This new network of domestic and industrial scale trading of renewable energy will make up a future “energy internet”—a dynamic and self-regulating system that (like the Internet itself) is immune to most natural disasters and terrorist attacks, while also not controlled by anyone monopoly.
At the end of the day, renewable power is going to happen, but that doesn’t mean vested interests won’t go down without a fight.
Solar eats utilities’ lunch
Funny enough, even if burning coal for electricity was free (which is largely the case in Australia, one of the world’s largest coal exporters), it still costs money to maintain and operate the power plant, then transport its electricity over hundreds of miles of power lines to reach your home. All that infrastructure makes up a large chunk of your electricity bill. And that’s why so many of the Queenslanders you read about above opted to sidestep those costs by generating their own electricity at home—it’s just the cheaper option.

Exercise data:
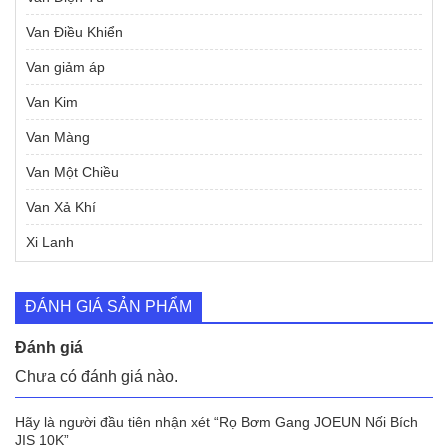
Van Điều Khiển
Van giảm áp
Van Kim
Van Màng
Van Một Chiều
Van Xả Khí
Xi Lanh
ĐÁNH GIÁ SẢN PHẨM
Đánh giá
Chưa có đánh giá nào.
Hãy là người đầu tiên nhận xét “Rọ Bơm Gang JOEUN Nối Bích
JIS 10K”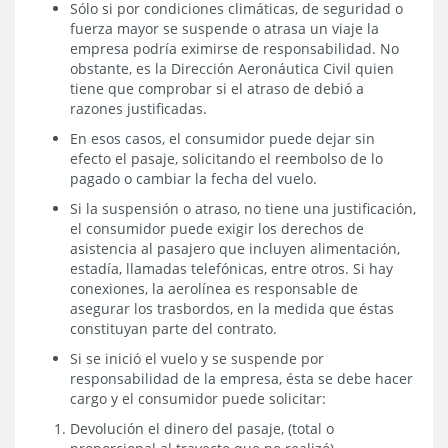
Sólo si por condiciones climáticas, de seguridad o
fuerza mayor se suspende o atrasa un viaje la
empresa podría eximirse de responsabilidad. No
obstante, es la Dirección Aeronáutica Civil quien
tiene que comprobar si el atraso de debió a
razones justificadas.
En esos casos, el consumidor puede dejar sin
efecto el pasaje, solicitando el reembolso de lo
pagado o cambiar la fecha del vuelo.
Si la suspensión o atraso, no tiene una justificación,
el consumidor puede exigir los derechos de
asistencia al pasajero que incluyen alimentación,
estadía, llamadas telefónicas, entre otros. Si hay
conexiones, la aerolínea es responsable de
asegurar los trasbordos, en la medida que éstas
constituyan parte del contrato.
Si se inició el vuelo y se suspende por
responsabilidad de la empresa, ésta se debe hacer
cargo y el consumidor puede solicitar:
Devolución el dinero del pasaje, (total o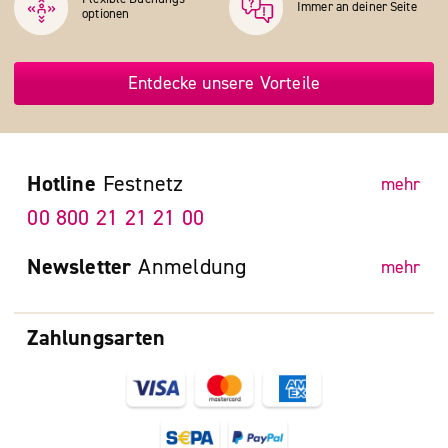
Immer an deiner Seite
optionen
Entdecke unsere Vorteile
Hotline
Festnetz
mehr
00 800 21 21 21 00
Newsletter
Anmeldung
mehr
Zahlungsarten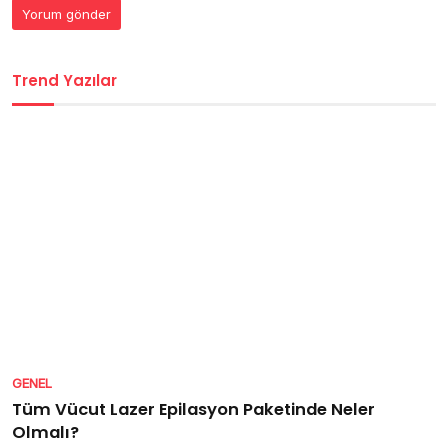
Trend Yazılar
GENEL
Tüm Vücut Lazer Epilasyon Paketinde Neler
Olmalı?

Request:
Pick up the passage about solar power undercutting utilities after its final sentence, and carry it forward.

Answer for this exercise:
As this solar cost advantage accelerates to suburban and urban areas around the world, more people will opt out of their local energy grids in part or in full. That means the costs of maintaining the existing utility infrastructure will be borne by fewer and fewer people, potentially raising monthly electricity bills and creating an even larger financial incentive for “late solar adopters” to finally invest in solar. This is the coming death spiral that keeps the utility companies up at night.
Watching this freight train charge their way, some of the more backward utility companies have opted to fight this trend to the bloody end. They have lobbied to change or end the “net metering” policies that allow homeowners to sell excess solar energy back into the grid. Others are working to get lawmakers to approve surcharges on solar installations, while yet others are working to freeze or reduce the renewable and efficiency energy requirements they’ve been legislated to meet.
Basically, the utility companies are trying to get governments to subsidize their operations and, in some cases, legislate their monopolies over local energy networks. That’s definitely not capitalism. And governments should not be in the business of protecting industries from disruptive and superior new technologies (i.e. solar and other renewables) that have the potential to replace them (and benefit the public to boot).
But while huge sums of lobbying money are spent trying to slow the advance of solar and other renewables, the long term trendlines are fixed: solar and renewables are set to eat utilities’ lunch. That’s why forward-thinking utility companies are taking a different approach.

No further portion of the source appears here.